Alejandro Gándara www.elmundo.es 07/01/2010

Del libro de la historiadora y arqueóloga británica Judith Herrin (1942), ‘Bizancio. El imperio que hizo posible la Europa moderna’ (Debate), se sacan en limpio dos cosas: que sin los bizantinos Occidente no sería quien presume que es (y, de hecho, no existiría en cuanto cristiano) y que los cristianos digamos noroccidentales se han empeñado mucho en borrarlo del mapa.

Ciertamente, uno de los trabajos de la identidad europea ha consistido en inventarse que hay una identidad histórica europea, cuando es de todos sabido que lo único realmente europeo es la forma de apropiarse de lo ajeno: su religión es oriental, su filosofía es pagana, su modelo político una mitología histórica, su tecnología un cajón de sastre de inventos ajenos y ni la moneda ni las matemáticas de las que tanto alardea son invenciones suyas. Se trata, por decirlo pronto, de un conjunto bastante anárquico de desharrapados unidos en el deseo de apropiarse de todo lo que no sea suyo (y sobre lo que acaba preguntándose más tarde o nunca para qué sirve; lo usan y a ver qué pasa). A este respecto, es obligatorio recomendar el libro de Alfred W. Crosby, ‘La medida de la realidad’ (Crítica).

Bizancio, en cambio, tras la caída del Imperio Romano de Occidente, se constituye en el gran heredero y valedor de las tradiciones cívicas, políticas y culturales de la Antigüedad pagana (me temo que sin Bizancio no tendríamos Platón ni Sófocles, por ejemplo), y en el gran impulsor del cristianismo, para bien y para mal, o sea, para todo.

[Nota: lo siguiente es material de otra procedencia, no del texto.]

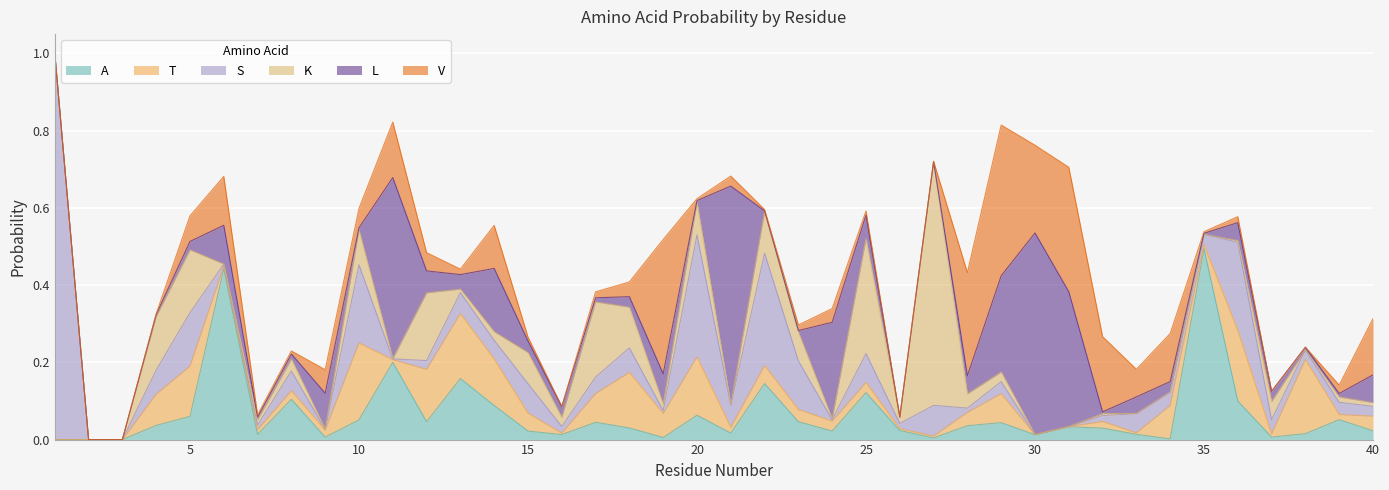

Is it true that T equals 0.0 at 9?

False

Fuera de eso, es el bastión contra el islamismo, con el que mantiene fecundas relaciones de amor y odio.

Hasta el siglo XV, en que los turcos selyúcidas toman Constantinopla, Bizancio es lo que hoy llamamos Occidente y, aun después de eso, se convierte en un centro cosmopolita y multiconfesional preservado prácticamente hasta nuestros días, con las reservas y saltos históricos ya conocidos. Mientras tanto, la Europa contemporánea era una merienda de mangantes, ducados, principados, condados, reinados y papados más bien bárbaros en busca de referencias de cualquier tipo.

Lo curioso es que, a pesar de que no quedó más remedio que volver los ojos a las reservas espirituales y materiales de Bizancio si quería encontrarse alguna especie de pertenencia, lo que llamamos Occidente desacreditó sistemáticamente la civilización que le servía su identidad en bandeja. El Oriente a la vez pagano y cristiano fue tachado de la memoria colectiva o bien permaneció en ella como un mundo exótico y un tanto ‘kitsch’ (hasta el propio Montesquieu lo trata con desprecio).

La nueva cristiandad y la nueva civilización se consideraron origen y final de los tiempos, y se llevaron por delante por el sistema de borrado y redefinición (como sucedió con muchas otras herencias) aquello a lo que le debía su razón de ser. La exclusión de Oriente fue (y lo es todavía) la gran estrategia, el mandato secreto.